Eine Untersuchung der Lohnentwicklungen seit Beginn der Pandemie zeige, dass der zugrundeliegende Lohnzuwachs bisher "relativ moderat" gewesen sei und derzeit nahe an seinem langfristigen Trend liege, so die Institution am Montag in einem Artikel, der in ihrem Wirtschaftsbulletin veröffentlicht wird.

Mit Blick auf die kommenden Quartale sei jedoch zu erwarten, dass das Lohnwachstum “im Vergleich zu historischen Mustern sehr stark” sein wird, hiess es. “Dies spiegelt robuste Arbeitsmärkte wider, die bisher nicht wesentlich von der Konjunkturabschwächung betroffen waren, sowie Erhöhungen der nationalen Mindestlöhne und einen gewissen Aufholprozess zwischen Löhnen und hohen Inflationsraten.“

Der Preisanstieg lag in den letzten anderthalb Jahren über dem 2 Prozent-Ziel der EZB und stieg Ende 2022 auf über 10 Prozent. Zwar hat die Inflation seither ihren Höchststand wieder unterschritten, aber die Kerninflation erreichte im Dezember ein Rekordhoch.

Während Prognosen zufolge eine Inflation von 2 Prozent bis Ende 2025 nicht zu erreichen sein wird und die Gewerkschaften auf grosszügige Lohnabschlüsse drängen, hat die EZB eine beispiellose Serie von Zinserhöhungen vorgenommen, die den Einlagensatz im letzten Monat auf 2 Prozent ansteigen liess.
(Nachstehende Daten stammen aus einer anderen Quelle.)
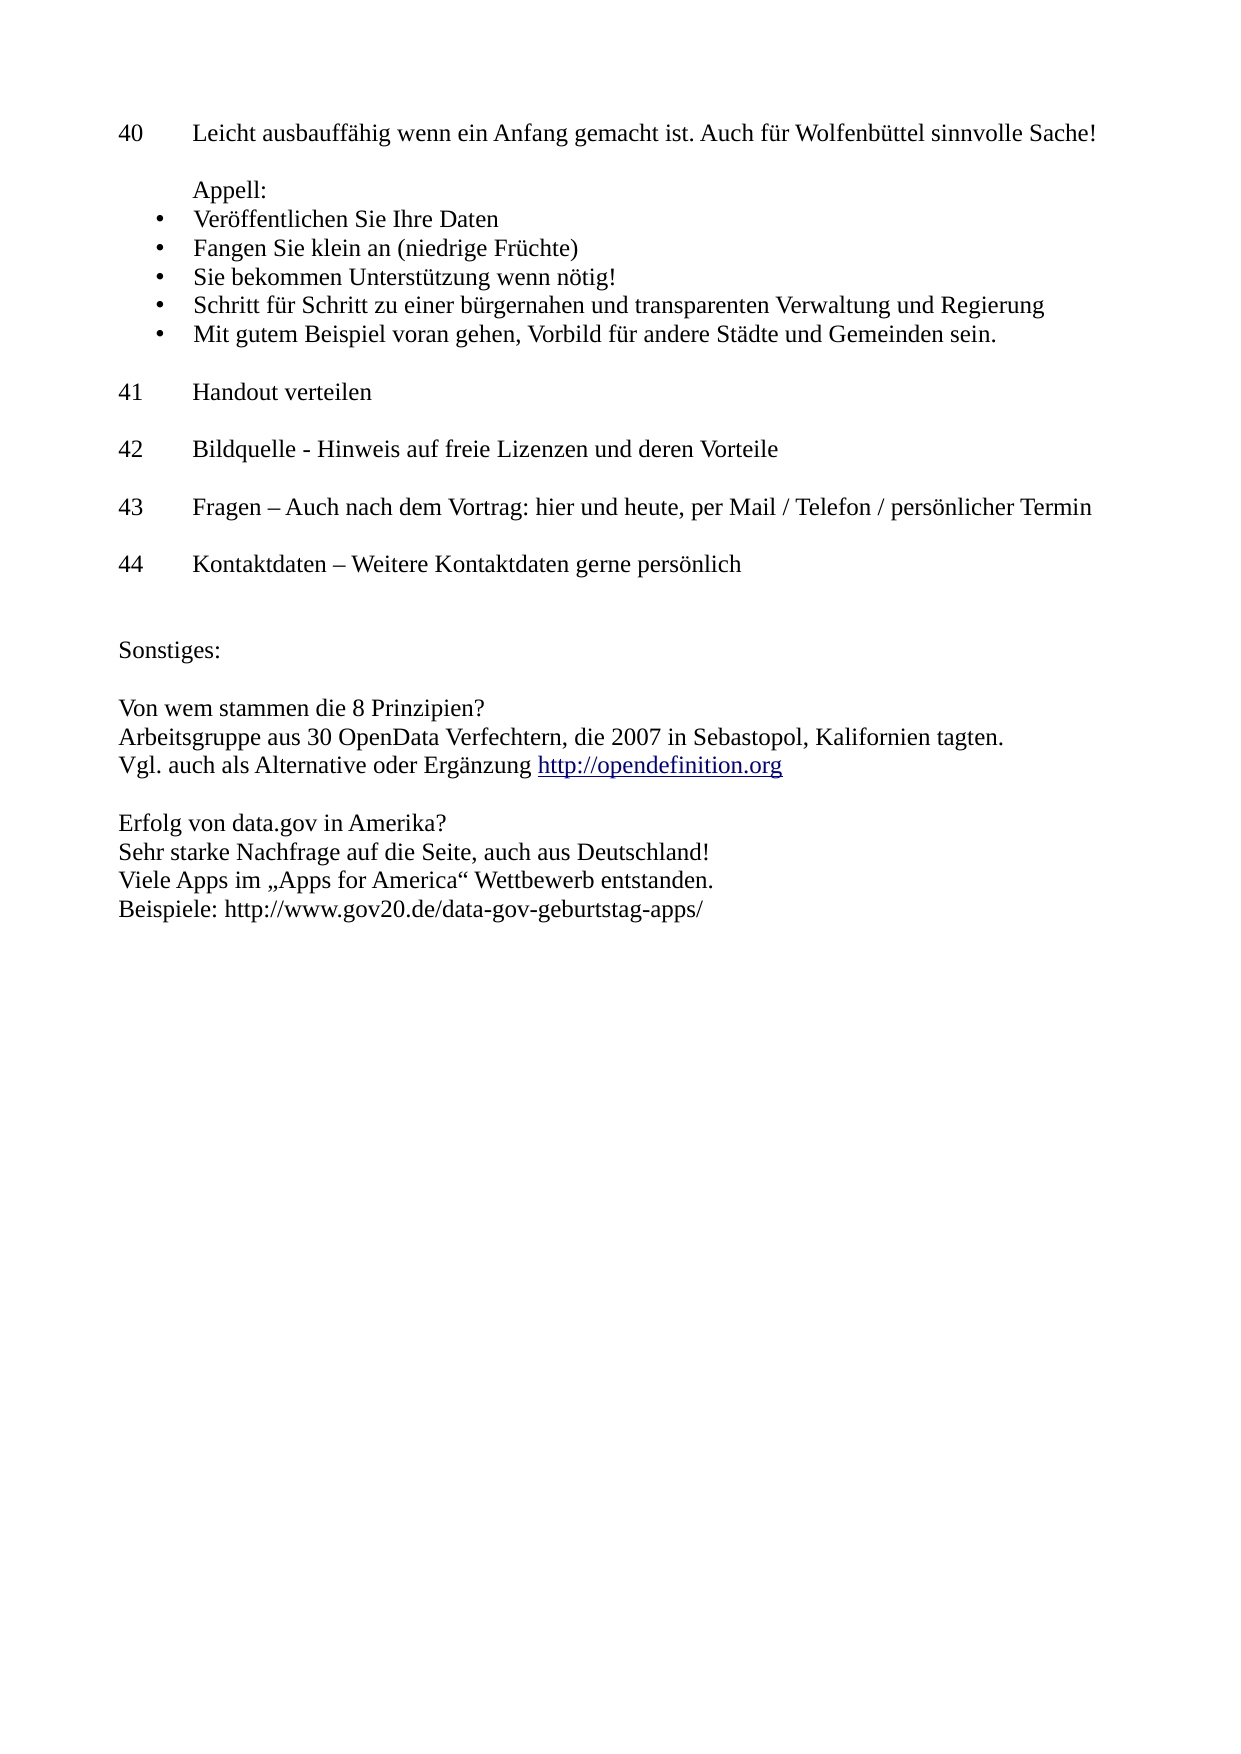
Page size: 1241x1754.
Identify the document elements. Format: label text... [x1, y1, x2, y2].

Lohn-/Preis-Spirale vermeiden

Präsidentin Christine Lagarde hat eine weitere Anhebung um einen halben Prozentpunkt auf der Februar-Sitzung angekündigt — “und möglicherweise auf der nächsten” — um eine Lohn-Preis-Spirale zu vermeiden. Ein schwächeres Wirtschaftswachstum dürfte in nächster Zeit kaum helfen, zumal der Mangel an qualifizierten Arbeitskräften die Unternehmen dazu veranlasst, ihre Mitarbeiter zu halten und sie gut zu bezahlen.

Nach den Worten von EZB-Chefvolkswirt Philipp Lane wird es mehrere Jahre dauern, bis sich die Löhne und Gehälter vollständig an die jüngsten Schocks angepasst haben. Die Beobachtung der Löhne und Gehälter sei ein wichtiger Bestandteil des Verständnisses der Inflationsentwicklung. In ihrem Artikel erklärte die EZB, es gebe “Anzeichen für ein stärkeres Lohnwachstum in den Dienstleistungssektoren”, vor allem in den Sektoren, in denen es an Personal fehlt.